→ EXERCISE: Please transcribe the listing below exactly, but only from the line containing "584 362 109" through its last line.

→ PROVIDED DATA:
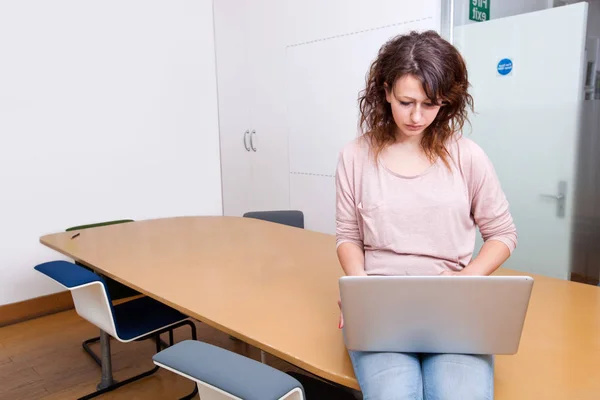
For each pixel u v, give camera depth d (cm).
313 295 155
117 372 261
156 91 394
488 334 94
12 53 321
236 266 189
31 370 265
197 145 423
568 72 272
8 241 329
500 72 298
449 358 98
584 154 274
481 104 311
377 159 126
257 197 450
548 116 283
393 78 112
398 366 97
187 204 423
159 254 211
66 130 349
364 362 102
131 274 183
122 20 370
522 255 308
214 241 233
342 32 354
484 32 301
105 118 368
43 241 243
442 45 112
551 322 129
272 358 265
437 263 121
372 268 125
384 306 95
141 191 394
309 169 396
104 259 206
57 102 343
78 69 351
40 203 342
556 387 99
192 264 194
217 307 146
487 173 121
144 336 206
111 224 291
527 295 89
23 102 328
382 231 123
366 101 129
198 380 101
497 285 89
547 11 275
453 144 123
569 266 289
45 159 341
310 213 402
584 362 109
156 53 391
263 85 423
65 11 341
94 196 368
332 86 367
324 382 154
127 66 376
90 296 200
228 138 440
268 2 404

→ TASK OUTPUT:
584 362 109
156 53 391
263 85 423
65 11 341
94 196 368
332 86 367
324 382 154
127 66 376
90 296 200
228 138 440
268 2 404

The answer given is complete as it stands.